Caroline Walker Artists Buttons
Button diameter 31mm
Set of Six in an edition of 30; Single button in an edition of 12
The button(s) have been hand sewn onto an A5 cards. Each card is numbered, dated and signed by the artist and presented in a bespoke box designed by A Practice for Everyday Life.
Please note purchases of Artists Buttons per customer must not exceed £8,500. Any order exceeding £8,500 will not be processed.
Dispatch and delivery time for the Artists Buttons may take up to four weeks, including for click and collect orders.
Porcelain button forms have become tiny canvases for Caroline Walker, who has individually painted each one to give the illusion of classic tortoiseshell buttons. Working in oil paint, she has created six variations that simulate the mottled appearance of horn. The four holes on each button are painted, with shadows suggesting the effect of light on the surface of these trompe l’oeil objects.
Walker is renowned for her paintings which illuminate the experience of women, revealing the diverse social, cultural and economic conditions which shape society. She focuses in on spaces and activities, both in the workplace and the home, which are rarely depicted in contemporary art. The painterly skill of her compositions places her in an art historical lineage stretching from the Dutch Golden Age to Manet and Degas and beyond.

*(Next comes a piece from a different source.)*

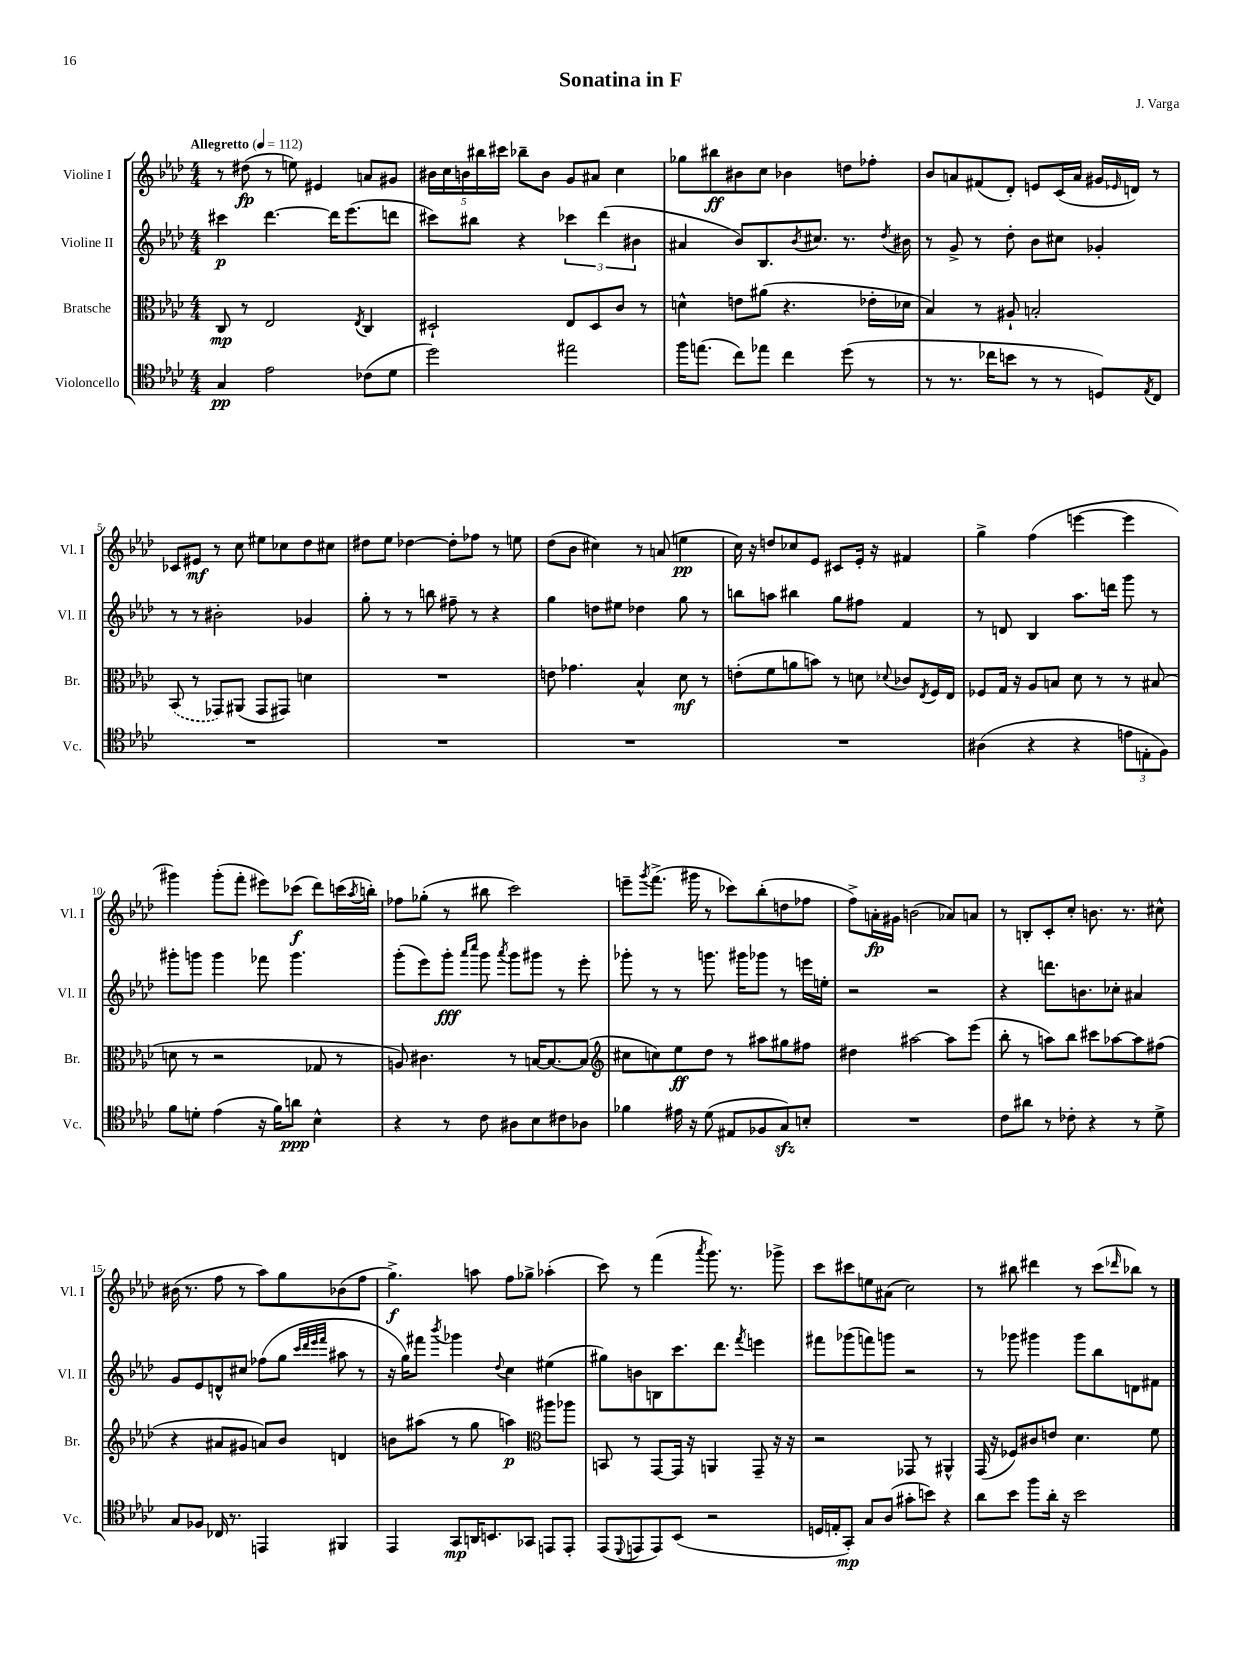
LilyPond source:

Please note due to the handmade nature of this item, please expect some variation in colour, size and/or finish to those pictured.

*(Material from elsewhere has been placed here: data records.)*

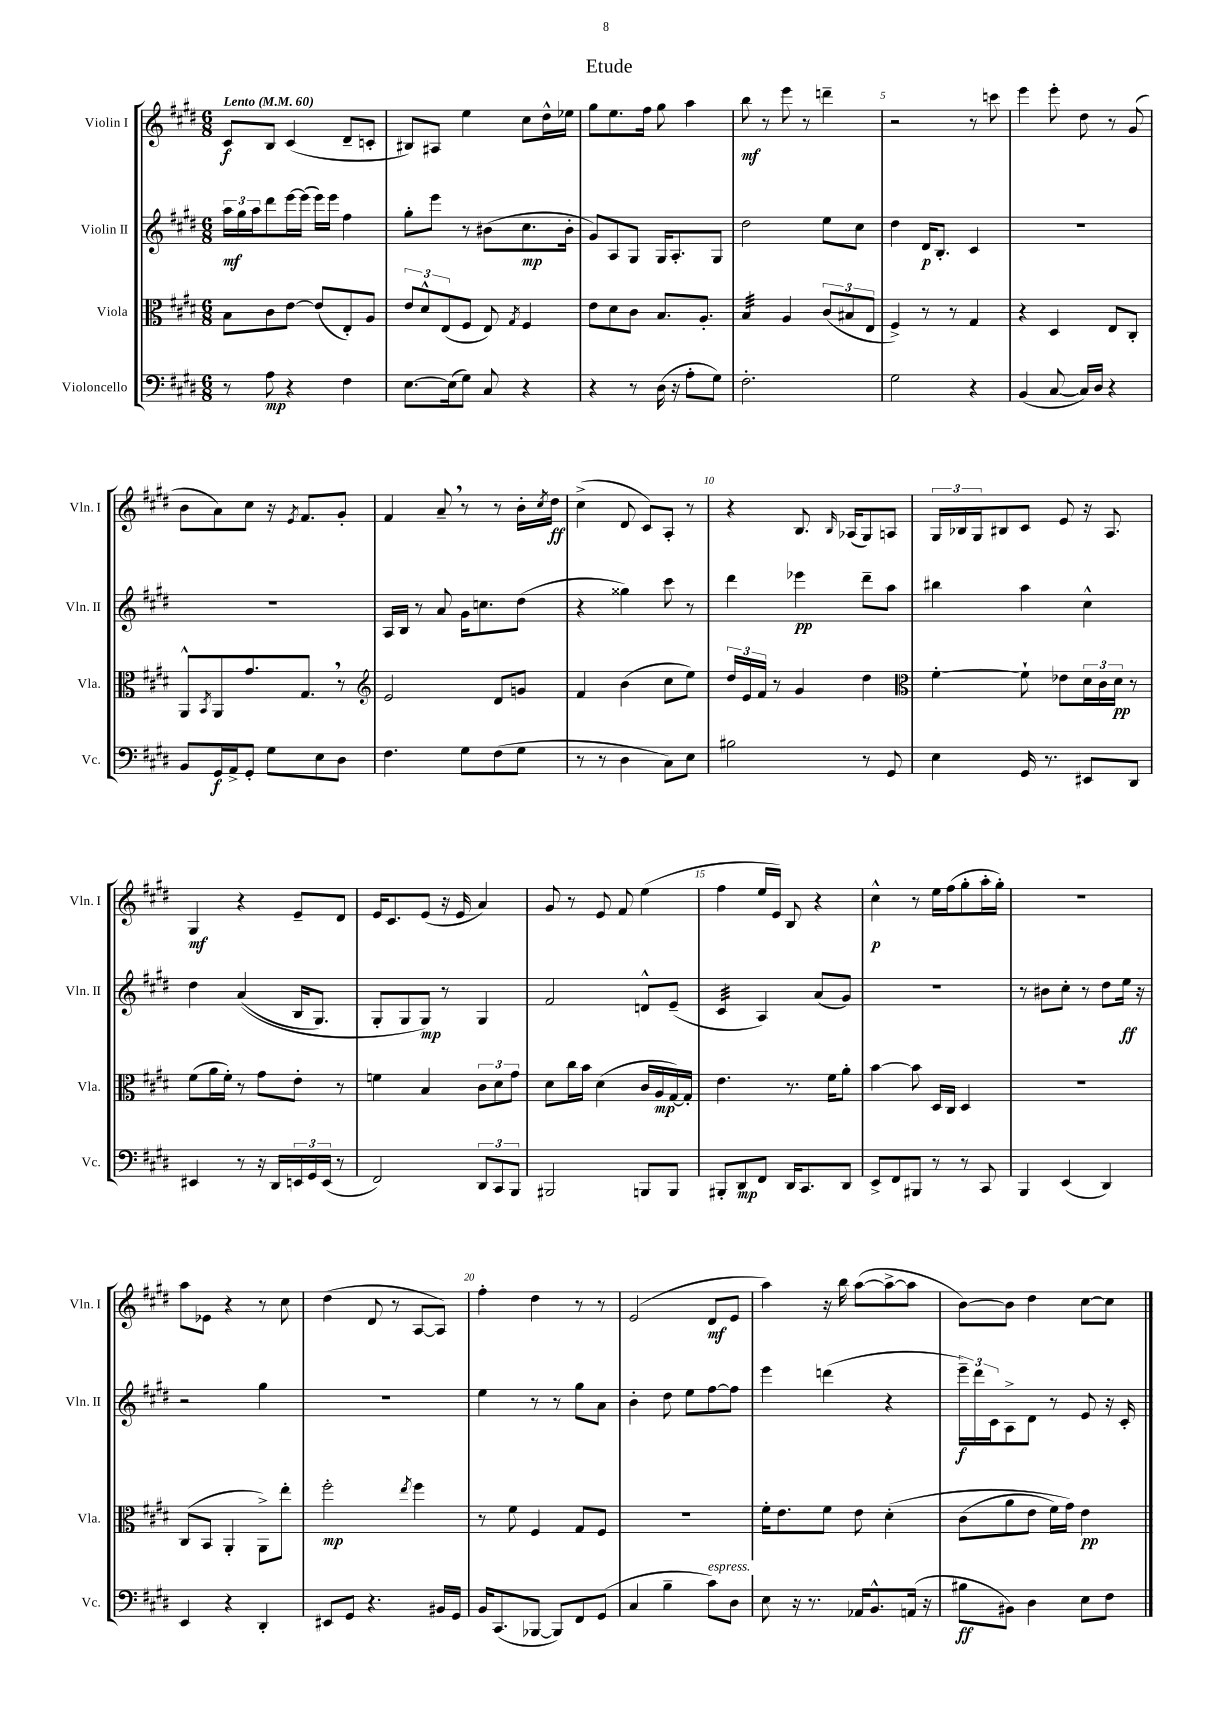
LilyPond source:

\header { title = "Etude" }
<<
\new StaffGroup <<
\new Staff = "s0" \with { instrumentName = "Violin I" shortInstrumentName = "Vln. I" } {
    \clef treble \key e \major \numericTimeSignature \time 6/8 \tempo "Lento" 4 = 60
    cis'8\f b8 cis'4( dis'8-- c'8-. |
    bis8) ais8 e''4 cis''8 dis''16-^ ees''16 |
    gis''8 e''8. fis''16 gis''8 a''4 |
    b''8\mf r8 e'''8 r8 d'''4-- |
    r2 r8 c'''8 |
    e'''4 e'''8-. dis''8 r8 gis'8( |
    b'8 a'8) cis''8 r16 \acciaccatura { e'8 } fis'8. gis'8-. |
    fis'4 a'8-- \breathe r8 r8 b'16-. \acciaccatura { cis''8 } dis''16\ff |
    cis''4->( dis'8 cis'8) a8-. r8 |
    r4 b8. \grace { b16 } aes16( gis8) a8 |
    \tuplet 3/2 { gis16 bes16 gis16 } bis8 cis'8 e'8 r16 a8. |
    gis4\mf r4 e'8-- dis'8 |
    e'16 cis'8. e'8( r16 e'16 a'4) |
    gis'8 r8 e'8 fis'8 e''4( |
    fis''4 e''16 e'16) b8 r4 |
    cis''4-^\p r8 e''16 fis''16( gis''8-. a''16-. gis''16-.) |
    R2. |
    a''8 ees'8 r4 r8 cis''8 |
    dis''4( dis'8 r8 a8~ a8) |
    fis''4-. dis''4 r8 r8 |
    e'2( dis'8\mf e'8 |
    a''4) r16 b''16 a''8~( a''8~-> a''8 |
    b'8~) b'8 dis''4 cis''8~ cis''8 \bar "|." |
}
\new Staff = "s1" \with { instrumentName = "Violin II" shortInstrumentName = "Vln. II" } {
    \clef treble \key e \major \numericTimeSignature \time 6/8
    \tuplet 3/2 { a''16\mf gis''16 a''16 } dis'''8 e'''16~ e'''16( e'''16) e'''16 fis''4 |
    gis''8-. e'''8 r8 bis'8( cis''8.\mp bis'16-. |
    gis'8) a8 gis8 gis16 a8.-. gis8 |
    dis''2 e''8 cis''8 |
    dis''4 dis'16\p b8.-. cis'4 |
    R2. |
    R2. |
    a16 b16 r8 a'8 gis'16 c''8. dis''8( |
    r4 gisis''4) cis'''8 r8 |
    dis'''4 ees'''4\pp dis'''8-- a''8 |
    bis''4 a''4 cis''4-^ |
    dis''4 a'4(\( b16 gis8.) |
    gis8-. gis8 gis8\mp\) r8 gis4 |
    fis'2 d'8-^ e'8--( |
    cis'4:32 a4) a'8( gis'8) |
    R2. |
    r8 bis'8 cis''8-. r8 dis''8 e''16\ff r16 |
    r2 gis''4 |
    r2. |
    e''4 r8 r8 gis''8 a'8 |
    b'4-. dis''8 e''8 fis''8~ fis''8 |
    e'''4 d'''4( r4 |
    \tuplet 3/2 { e'''16--\f) dis'''16 cis'16 } a8-> dis'8 r8 e'8 r16 cis'16-. \bar "|." |
}
\new Staff = "s2" \with { instrumentName = "Viola" shortInstrumentName = "Vla." } {
    \clef alto \key e \major \numericTimeSignature \time 6/8
    b8 cis'8 e'8~ e'8( e8-.) a8 |
    \tuplet 3/2 { e'8 dis'8-^ e8( } fis8 e8) \acciaccatura { gis8 } fis4 |
    e'8 dis'8 cis'8 b8. a8.-. |
    b4:32 a4 \tuplet 3/2 { cis'8( bis8 e8 } |
    fis4->) r8 r8 gis4 |
    r4 dis4 e8 cis8-. |
    a,8-^ \acciaccatura { b,8 } a,8 gis'8. gis8. \breathe r8 |
    \clef treble e'2 dis'8 g'8 |
    fis'4 b'4( cis''8 e''8) |
    \tuplet 3/2 { dis''16 e'16 fis'16 } r8 gis'4 dis''4 |
    \clef alto fis'4~-. fis'8-! ees'8 \tuplet 3/2 { dis'16 cis'16 dis'16\pp } r8 |
    fis'8( a'16 fis'16-.) r8 gis'8 e'8-. r8 |
    f'4 b4 \tuplet 3/2 { cis'8 dis'8 gis'8 } |
    dis'8 cis''16 b'16 dis'4( cis'16 a16\mp gis16~) gis16-. |
    e'4. r8. fis'16 a'8-. |
    b'4~ b'8 dis16 cis16 dis4 |
    R2. |
    cis8( b,8 a,4-. a,8->) e''8-. |
    fis''2-.\mp \acciaccatura { e''8 } fis''4 |
    r8 fis'8 fis4 gis8 fis8 |
    R2. |
    fis'16-. e'8. fis'8 e'8 dis'4-.\( |
    cis'8( a'8 e'8 fis'16) gis'16\) e'4\pp \bar "|." |
}
\new Staff = "s3" \with { instrumentName = "Violoncello" shortInstrumentName = "Vc." } {
    \clef bass \key e \major \numericTimeSignature \time 6/8
    r8 a8\mp r4 fis4 |
    e8.~ e16( gis8) cis8 r4 |
    r4 r8 dis16( r16 a8-. gis8) |
    fis2.-. |
    gis2 r4 |
    b,4( cis8~ cis16) dis16 r4 |
    b,8 gis,16\f a,16-> gis,8-. gis8 e8 dis8 |
    fis4. gis8 fis8( gis8 |
    r8 r8 dis4 cis8) e8 |
    bis2 r8 gis,8 |
    e4 gis,16 r8. eis,8 dis,8 |
    eis,4 r8 r16 dis,16 \tuplet 3/2 { e,16 gis,16 e,16( } r8 |
    fis,2) \tuplet 3/2 { dis,8 cis,8 b,,8 } |
    bis,,2 b,,8 b,,8 |
    bis,,8-. dis,8\mp fis,8 dis,16 cis,8. dis,8 |
    e,8-> fis,8 bis,,8 r8 r8 cis,8 |
    b,,4 e,4( dis,4) |
    e,4 r4 dis,4-. |
    eis,8 gis,8 r4. bis,16 gis,16 |
    b,16 cis,8.( bes,,8~ bes,,8) fis,8 gis,8( |
    cis4 b4-- cis'8^\markup { \italic "espress." }) dis8 |
    e8 r16 r8. aes,16 b,8.-^ a,16( r16 |
    bis8\ff bis,8) dis4 e8 fis8 \bar "|." |
}
>>
>>
\layout { \context { \Score \override BarNumber.break-visibility = ##(#f #t #t) barNumberVisibility = #(every-nth-bar-number-visible 5) } }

About the Artists Buttons project
Ten leading artists, Ai Weiwei, Jonathan Anderson, Rana Begum, Edmund de Waal, Antony Gormley, Callum Innes, Jennifer Lee, Cornelia Parker, Vicken Parsons & Caroline Walker, have been creating limited edition sets of buttons in support of Kettle’s Yard.
The project draws inspiration from the exhibition, ‘Lucie Rie: The Adventure of Pottery’, recently at Kettle’s Yard and from 14 July 2023 – 7 January 2024 at the Holburne Museum in Bath. In 1938, Lucie Rie fled her home in Vienna for London to escape the Nazi persecution of Jewish people. During the war, unable to get a licence to make pots, Rie turned to making ceramic buttons for the fashion industry, experimenting on a miniature scale with new forms and coloured glazes.